The clinical spectrum of this infection varies widely; it may produce papules, nodules, ulcers, abscesses, or pustules,14 which can lead to confusion with other possible causal entities, such as the suspicion of cellulitis in our patient. Our differential diagnosis also considered pemphigus and pyoderma gangrenosum3 due to their association with inflammatory bowel disease. The diagnosis is made by identifying the fungus through direct microscopic evaluation, a histological analysis, and microbiological culture.14
Azoles provide the treatment of choice for patients with pulmonary affectation and immunocompetent patients without CNS involvement. Amphotericin B together with flucytosine is used to treat the most severe forms of meningeal infection as a primary induction therapy, followed by fluconazole as a consolidation therapy, according to the IDSA guidelines.15 The use of voriconazole to treat this infection produces hepatic toxicity within a few days, which is why we switched the treatment of our patient to amphotericin B, which produced a notable improvement in 2-3 weeks.

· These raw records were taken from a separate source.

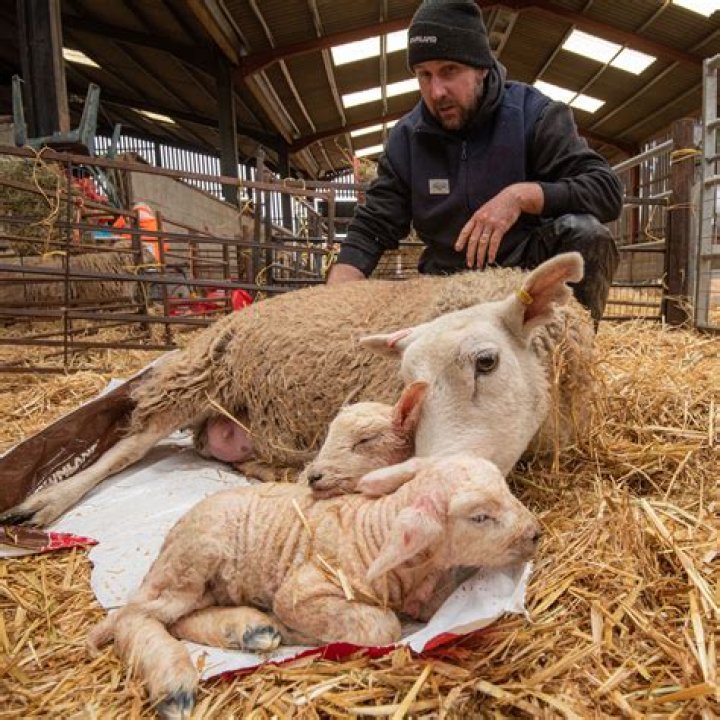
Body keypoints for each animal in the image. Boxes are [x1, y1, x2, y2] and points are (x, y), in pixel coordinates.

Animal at [86, 454, 540, 719]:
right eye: (479, 517)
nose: (536, 532)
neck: (375, 531)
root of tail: (171, 537)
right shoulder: (303, 589)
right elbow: (380, 626)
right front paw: (298, 632)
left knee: (180, 617)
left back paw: (250, 629)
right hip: (194, 557)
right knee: (134, 617)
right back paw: (173, 683)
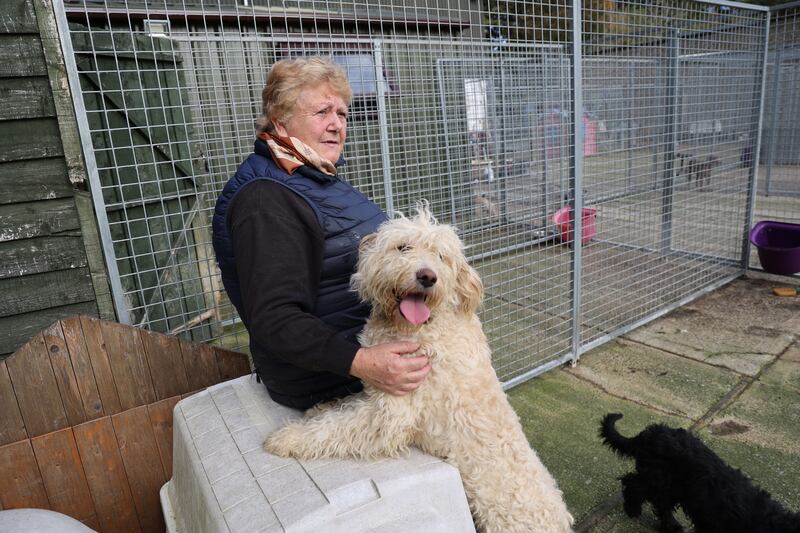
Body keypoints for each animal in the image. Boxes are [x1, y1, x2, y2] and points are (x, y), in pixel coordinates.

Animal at [266, 205, 572, 532]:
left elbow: (335, 429)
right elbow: (346, 407)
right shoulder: (379, 389)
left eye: (441, 256)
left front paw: (287, 438)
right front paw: (322, 408)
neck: (422, 328)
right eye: (404, 247)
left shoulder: (390, 416)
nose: (427, 276)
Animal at [600, 414, 800, 528]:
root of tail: (652, 432)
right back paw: (633, 510)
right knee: (633, 483)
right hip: (660, 480)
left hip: (674, 487)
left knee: (658, 501)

To conclude, our patient had several risk factors for cryptococcosis: chronic renal failure, inflammatory bowel disease, high doses of steroids, and the epidemiological risk of living in a rural area. The lesions resembled bacterial cellulitis, necessitating a histological and microbiological analysis of tissue samples in order to confirm the diagnosis.
Specific treatment must be maintained for a prolonged period, no less than 6 months.15
Conflicts of interest
The authors have no conflicts of interest to declare.